Another warning sign is that both the Office of Management and Budget and the Senate Budget Committee now realize that this issue cannot be handled in the normal budget process. Last year's annual budget resolution resulted in a political firestorm when the Budget Committee included Social Security "savings" in the budget proposal. While it is highly desirable to handle Social Security separate from the unified budget, the absence of either OMB or the Budget committees mandating the size and timing of a solution releases Congress from yet another reason to fully confront the issue.

The prospects seem slim that the House can pass a Social Security financing bill. On examination of the options likely to be considered, the chances of achieving a majority vote are zero, absent intervention by the White House and Speaker O'Neill.

Why? No one expects the House to pass a bill relying primarily on reductions in cost-of-living adjustments. So it is inevitable that the Democrats will try to enact a solution almost entirely based on payroll taxes or general revenues. But, quite apart from the issue of whether the president could sign such a measure, the question is, does the House have the votes, even in a caucus of Democrats, to pass a bill relying primarily on revenue increases? Few can vote solely for raising payroll tax rates when this is really a vote for taxing jobs and reducing take-home pay at a time of record unemployment and sluggish consumer spending. And those who believe they can soften the impact of the payroll tax hike with an offsetting income tax credit will quickly learn that they are adding as much as $25 billion per year between now and 1990 to the already unaffordable general fund deficit. Disbelievers of this pessimistic prediction should note the recent poll of incoming freshmen in which they overwhelmingly opposed (by 78 percent and 89 percent, respectively) either raising taxes or reducing COLAs as solutions to Social Security's financing problems.

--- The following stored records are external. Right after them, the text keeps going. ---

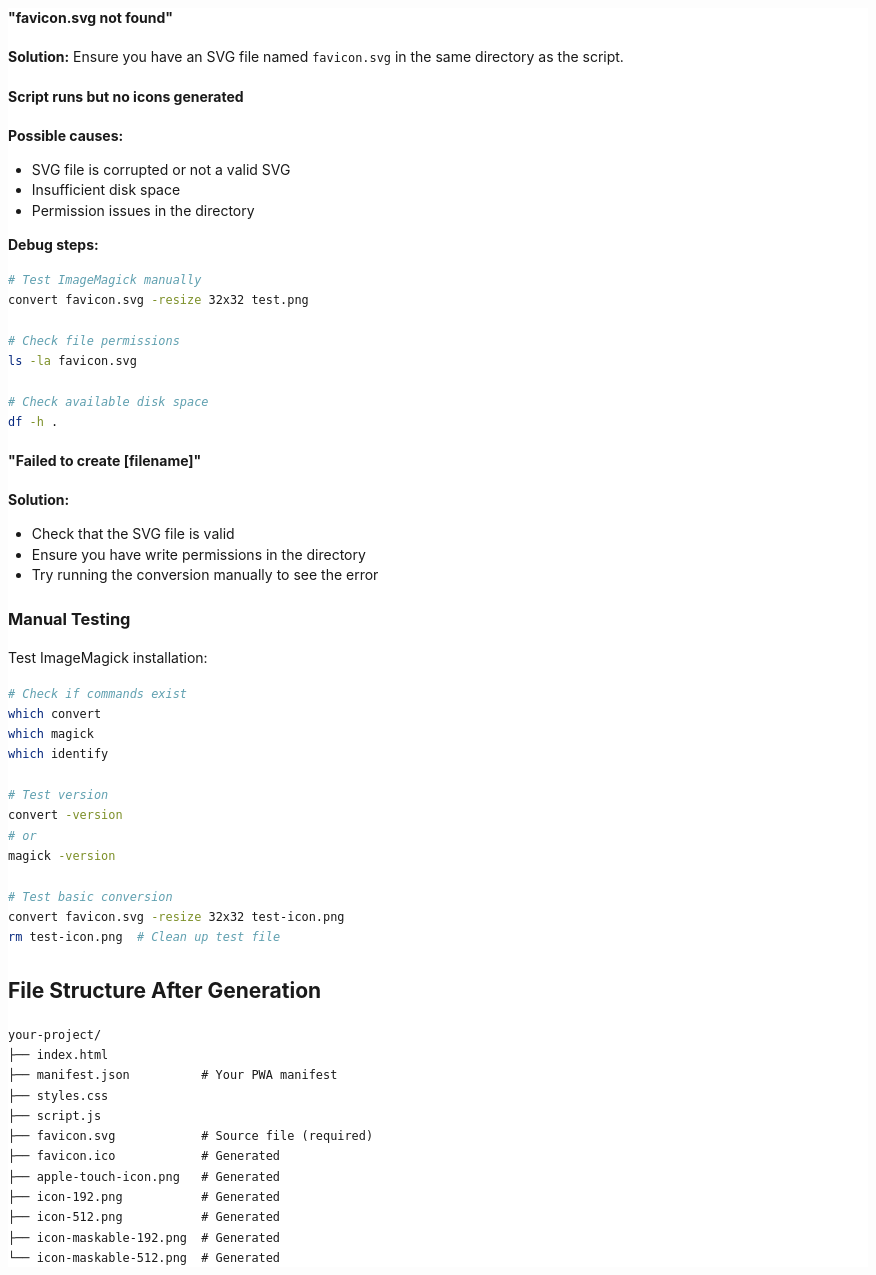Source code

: #### "favicon.svg not found"
**Solution:** Ensure you have an SVG file named `favicon.svg` in the same directory as the script.

#### Script runs but no icons generated
**Possible causes:**
- SVG file is corrupted or not a valid SVG
- Insufficient disk space
- Permission issues in the directory

**Debug steps:**
```bash
# Test ImageMagick manually
convert favicon.svg -resize 32x32 test.png

# Check file permissions
ls -la favicon.svg

# Check available disk space
df -h .
```

#### "Failed to create [filename]"
**Solution:** 
- Check that the SVG file is valid
- Ensure you have write permissions in the directory
- Try running the conversion manually to see the error

### Manual Testing

Test ImageMagick installation:
```bash
# Check if commands exist
which convert
which magick
which identify

# Test version
convert -version
# or
magick -version

# Test basic conversion
convert favicon.svg -resize 32x32 test-icon.png
rm test-icon.png  # Clean up test file
```

## File Structure After Generation

```
your-project/
├── index.html
├── manifest.json          # Your PWA manifest
├── styles.css
├── script.js
├── favicon.svg            # Source file (required)
├── favicon.ico            # Generated
├── apple-touch-icon.png   # Generated
├── icon-192.png           # Generated
├── icon-512.png           # Generated
├── icon-maskable-192.png  # Generated
└── icon-maskable-512.png  # Generated
```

Neither party can gain satisfaction or profit from the prospect of staring the other down as the July 1983 expiration date for the Social Security funds draws near. This will leave only the option of extending borrowing from the hospital insurance, or Medicare, fund for another eight months, an option that involves a terrible cost--the depletion of that fund six years earlier than otherwise is projected.

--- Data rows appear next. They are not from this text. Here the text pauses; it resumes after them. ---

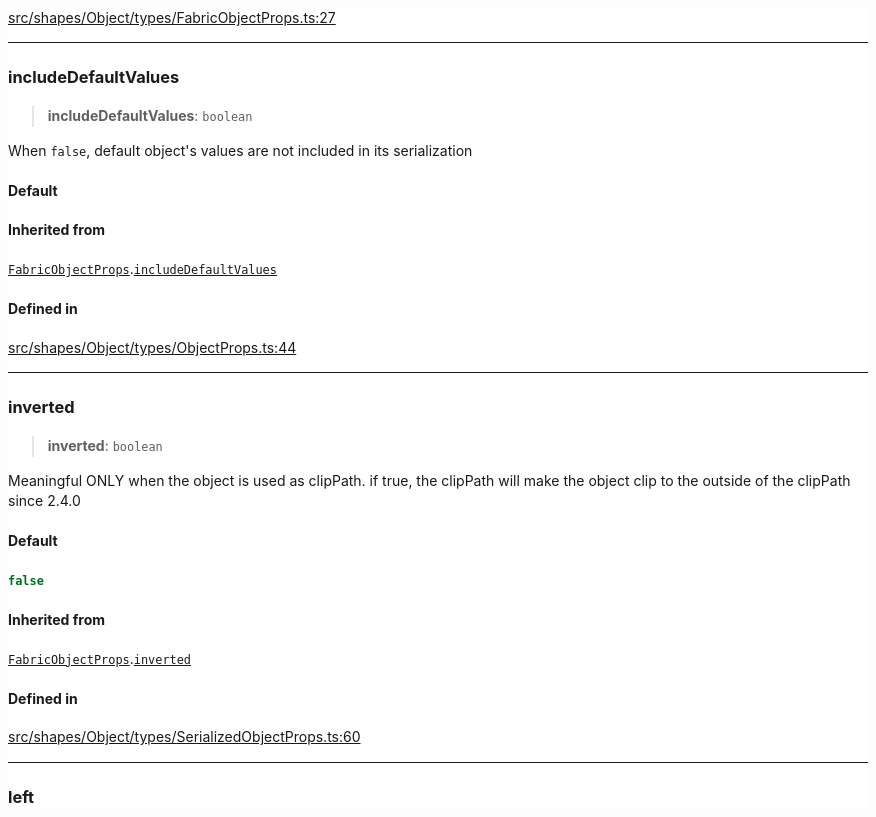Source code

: [src/shapes/Object/types/FabricObjectProps.ts:27](https://github.com/fabricjs/fabric.js/blob/a0b4adf41e0a1fd81824114cedd4c32bfb8cac25/src/shapes/Object/types/FabricObjectProps.ts#L27)

***

### includeDefaultValues

> **includeDefaultValues**: `boolean`

When `false`, default object's values are not included in its serialization

#### Default

```ts

```

#### Inherited from

[`FabricObjectProps`](/api/interfaces/fabricobjectprops/).[`includeDefaultValues`](/api/interfaces/fabricobjectprops/#includedefaultvalues)

#### Defined in

[src/shapes/Object/types/ObjectProps.ts:44](https://github.com/fabricjs/fabric.js/blob/a0b4adf41e0a1fd81824114cedd4c32bfb8cac25/src/shapes/Object/types/ObjectProps.ts#L44)

***

### inverted

> **inverted**: `boolean`

Meaningful ONLY when the object is used as clipPath.
if true, the clipPath will make the object clip to the outside of the clipPath
since 2.4.0

#### Default

```ts
false
```

#### Inherited from

[`FabricObjectProps`](/api/interfaces/fabricobjectprops/).[`inverted`](/api/interfaces/fabricobjectprops/#inverted)

#### Defined in

[src/shapes/Object/types/SerializedObjectProps.ts:60](https://github.com/fabricjs/fabric.js/blob/a0b4adf41e0a1fd81824114cedd4c32bfb8cac25/src/shapes/Object/types/SerializedObjectProps.ts#L60)

***

### left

Failure to reach immediate agreement also threatens the ability of Social Security to meet one of the basic tenets of any responsible reform proposal: that no one now receiving benefits shall have his benefits reduced. Delay for even another year would put so much financial pressure on the retirement fund that no rescue would be possible that didn't involve hurting current retirees. Such a course of delay is clearly irresponsible.

A bipartisan agreement reached before the 98th Congress gets under way is essential. Without it, no one will want to yield negotiating positions. Only a compromise package sanctioned by a "summit meeting" between the president and Speaker O'Neill and their key lieutenants will enable all members of Congress, new and old, to get on board. Without this political umbrella, many members of both parties will be obligated to oppose many of the financing options that must, of necessity, appear in a comprehensive proposal.

The work of the National Commission on Social Security Reform may soon be behind us, but the opportunity to provide the necessary bipartisan leadership on Social Security has not been lost. The commission's report will make the choices abundantly clear. It is time for the leadership of both parties to think and act to avert a continued standoff on Social Security in the next Congress. The key act is to move to the high ground that will be found only at a summit.

The writer, a Republican senator from Pennsylvania, is chairman of the Senate Special Committee on the Aging.